- **Work to be completed**
In this exercise, the entries below are to be transcribed exactly, line by line.

Materials provided: Begin

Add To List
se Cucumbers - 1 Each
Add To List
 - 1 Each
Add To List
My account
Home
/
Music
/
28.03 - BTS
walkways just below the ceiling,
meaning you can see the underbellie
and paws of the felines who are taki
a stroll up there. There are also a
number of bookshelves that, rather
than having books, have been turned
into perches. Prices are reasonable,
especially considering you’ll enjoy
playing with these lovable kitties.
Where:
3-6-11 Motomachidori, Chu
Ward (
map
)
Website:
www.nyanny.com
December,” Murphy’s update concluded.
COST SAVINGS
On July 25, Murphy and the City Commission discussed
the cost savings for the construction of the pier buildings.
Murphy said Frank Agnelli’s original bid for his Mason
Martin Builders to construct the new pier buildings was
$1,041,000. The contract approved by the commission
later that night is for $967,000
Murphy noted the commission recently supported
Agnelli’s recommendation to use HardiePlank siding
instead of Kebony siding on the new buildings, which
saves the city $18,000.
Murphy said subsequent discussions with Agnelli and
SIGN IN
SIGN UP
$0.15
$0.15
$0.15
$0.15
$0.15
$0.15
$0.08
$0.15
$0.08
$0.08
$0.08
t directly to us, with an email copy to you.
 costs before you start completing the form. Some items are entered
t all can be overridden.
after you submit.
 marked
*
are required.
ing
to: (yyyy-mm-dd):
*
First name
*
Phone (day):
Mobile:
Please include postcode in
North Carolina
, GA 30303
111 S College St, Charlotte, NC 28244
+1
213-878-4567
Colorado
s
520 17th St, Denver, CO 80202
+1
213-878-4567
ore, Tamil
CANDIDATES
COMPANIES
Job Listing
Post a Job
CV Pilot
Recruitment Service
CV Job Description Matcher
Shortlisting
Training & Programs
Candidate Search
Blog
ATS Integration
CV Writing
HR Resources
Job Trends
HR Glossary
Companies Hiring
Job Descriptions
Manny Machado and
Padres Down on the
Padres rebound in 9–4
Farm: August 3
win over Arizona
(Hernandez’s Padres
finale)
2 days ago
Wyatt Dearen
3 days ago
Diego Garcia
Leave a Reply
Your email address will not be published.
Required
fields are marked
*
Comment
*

Materials provided: End

- **Reply**
Add To List
se Cucumbers - 1 Each
Add To List
 - 1 Each
Add To List
My account
Home
/
Music
/
28.03 - BTS
walkways just below the ceiling,
meaning you can see the underbellie
and paws of the felines who are taki
a stroll up there. There are also a
number of bookshelves that, rather
than having books, have been turned
into perches. Prices are reasonable,
especially considering you’ll enjoy
playing with these lovable kitties.
Where:
3-6-11 Motomachidori, Chu
Ward (
map
)
Website:
www.nyanny.com
December,” Murphy’s update concluded.
COST SAVINGS
On July 25, Murphy and the City Commission discussed
the cost savings for the construction of the pier buildings.
Murphy said Frank Agnelli’s original bid for his Mason
Martin Builders to construct the new pier buildings was
$1,041,000. The contract approved by the commission
later that night is for $967,000
Murphy noted the commission recently supported
Agnelli’s recommendation to use HardiePlank siding
instead of Kebony siding on the new buildings, which
saves the city $18,000.
Murphy said subsequent discussions with Agnelli and
SIGN IN
SIGN UP
$0.15
$0.15
$0.15
$0.15
$0.15
$0.15
$0.08
$0.15
$0.08
$0.08
$0.08
t directly to us, with an email copy to you.
 costs before you start completing the form. Some items are entered
t all can be overridden.
after you submit.
 marked
*
are required.
ing
to: (yyyy-mm-dd):
*
First name
*
Phone (day):
Mobile:
Please include postcode in
North Carolina
, GA 30303
111 S College St, Charlotte, NC 28244
+1
213-878-4567
Colorado
s
520 17th St, Denver, CO 80202
+1
213-878-4567
ore, Tamil
CANDIDATES
COMPANIES
Job Listing
Post a Job
CV Pilot
Recruitment Service
CV Job Description Matcher
Shortlisting
Training & Programs
Candidate Search
Blog
ATS Integration
CV Writing
HR Resources
Job Trends
HR Glossary
Companies Hiring
Job Descriptions
Manny Machado and
Padres Down on the
Padres rebound in 9–4
Farm: August 3
win over Arizona
(Hernandez’s Padres
finale)
2 days ago
Wyatt Dearen
3 days ago
Diego Garcia
Leave a Reply
Your email address will not be published.
Required
fields are marked
*
Comment
*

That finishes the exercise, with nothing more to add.